• Entries shown
◆ ◆ ◆

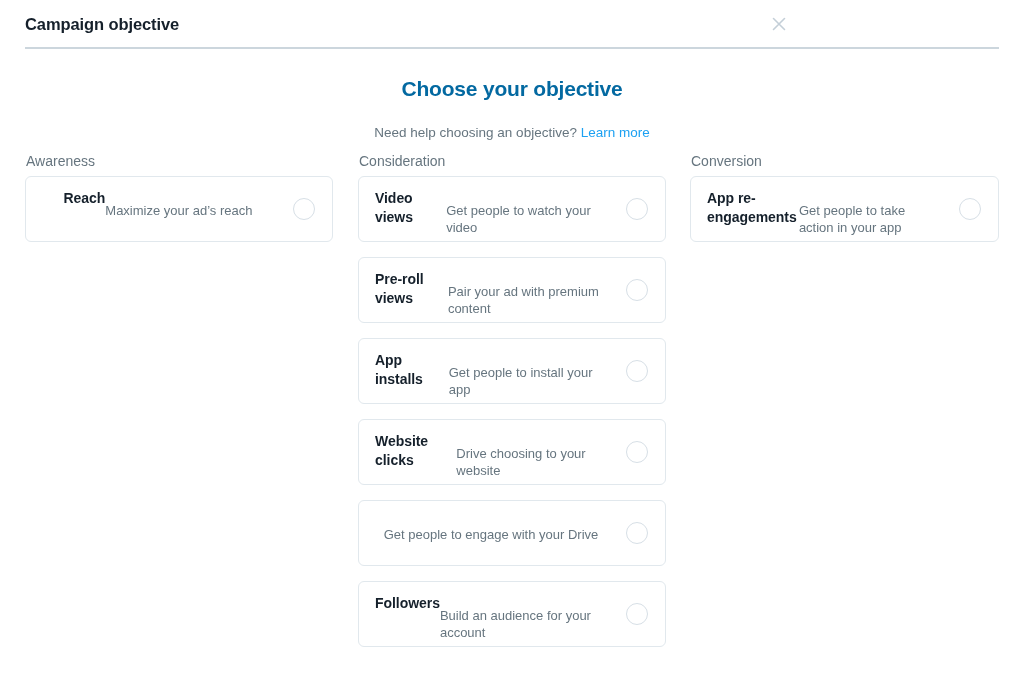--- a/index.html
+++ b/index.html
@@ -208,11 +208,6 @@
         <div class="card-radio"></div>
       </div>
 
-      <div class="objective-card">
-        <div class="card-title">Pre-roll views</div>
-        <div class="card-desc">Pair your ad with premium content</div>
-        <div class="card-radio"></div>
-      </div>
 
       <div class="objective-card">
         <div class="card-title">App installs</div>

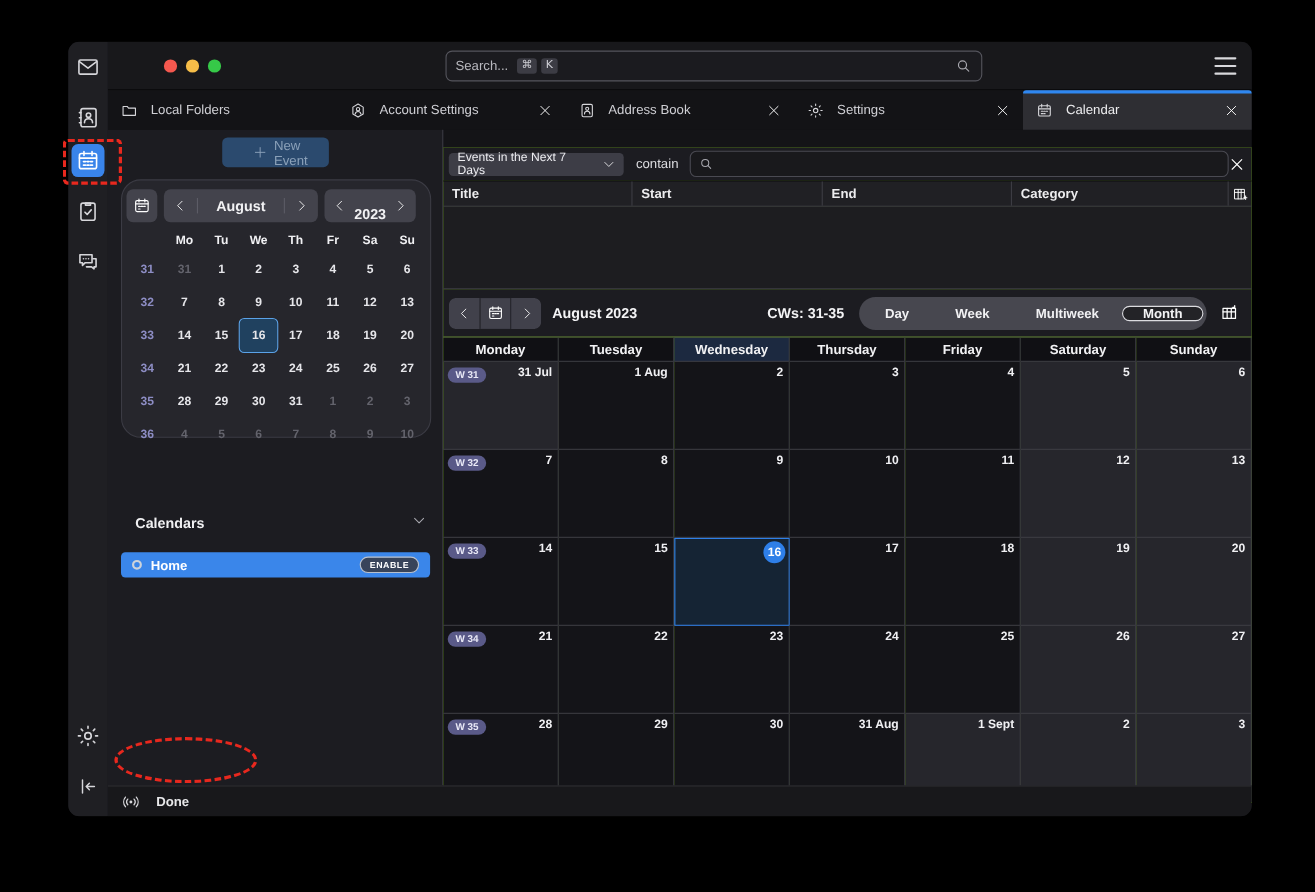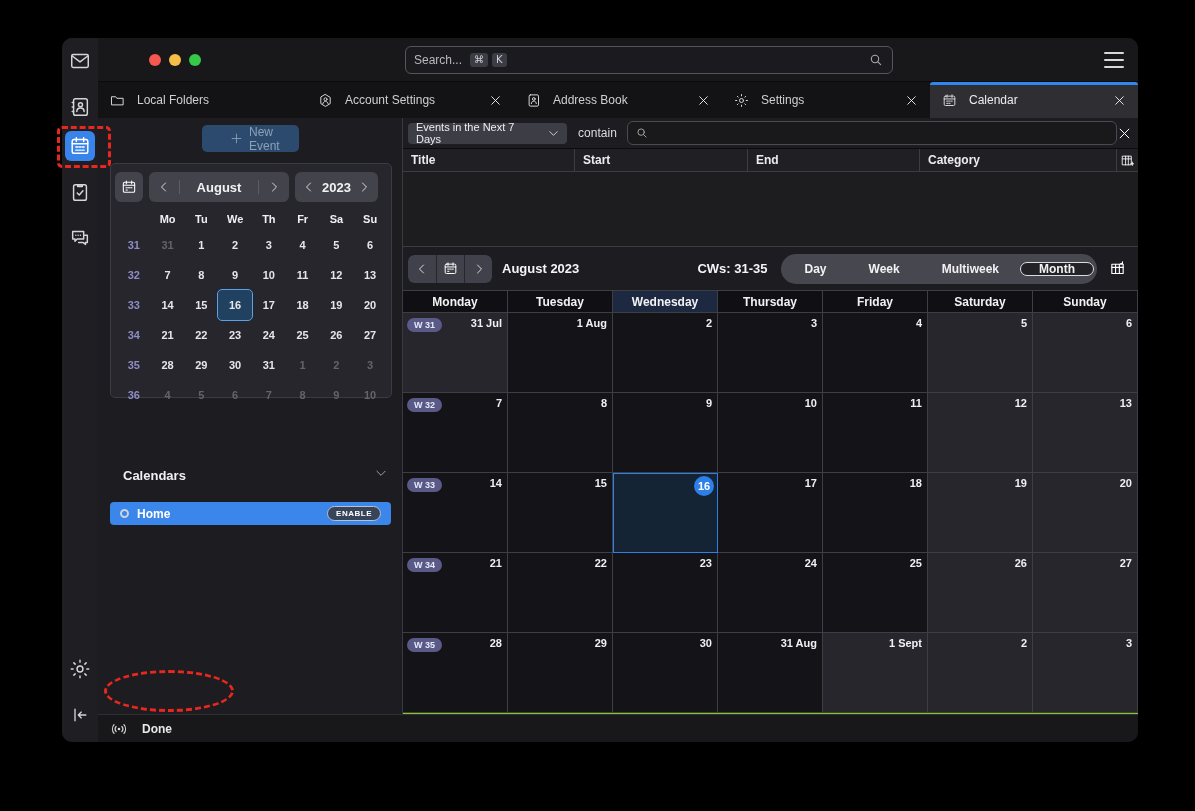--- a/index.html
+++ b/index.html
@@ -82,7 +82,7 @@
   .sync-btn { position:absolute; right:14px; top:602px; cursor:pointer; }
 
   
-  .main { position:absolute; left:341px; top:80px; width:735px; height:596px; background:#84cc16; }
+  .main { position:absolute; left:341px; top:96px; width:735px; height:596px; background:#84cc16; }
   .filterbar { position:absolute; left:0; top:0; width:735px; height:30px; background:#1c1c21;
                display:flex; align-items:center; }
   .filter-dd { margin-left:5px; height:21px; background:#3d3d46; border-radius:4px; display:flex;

◆ ◆ ◆

• What you are asked to do
The answer consists of the lines above that include the word "background", each copied exactly.

• Your response
-  .main { position:absolute; left:341px; top:80px; width:735px; height:596px; background:#84cc16; }
+  .main { position:absolute; left:341px; top:96px; width:735px; height:596px; background:#84cc16; }
   .filterbar { position:absolute; left:0; top:0; width:735px; height:30px; background:#1c1c21;
   .filter-dd { margin-left:5px; height:21px; background:#3d3d46; border-radius:4px; display:flex;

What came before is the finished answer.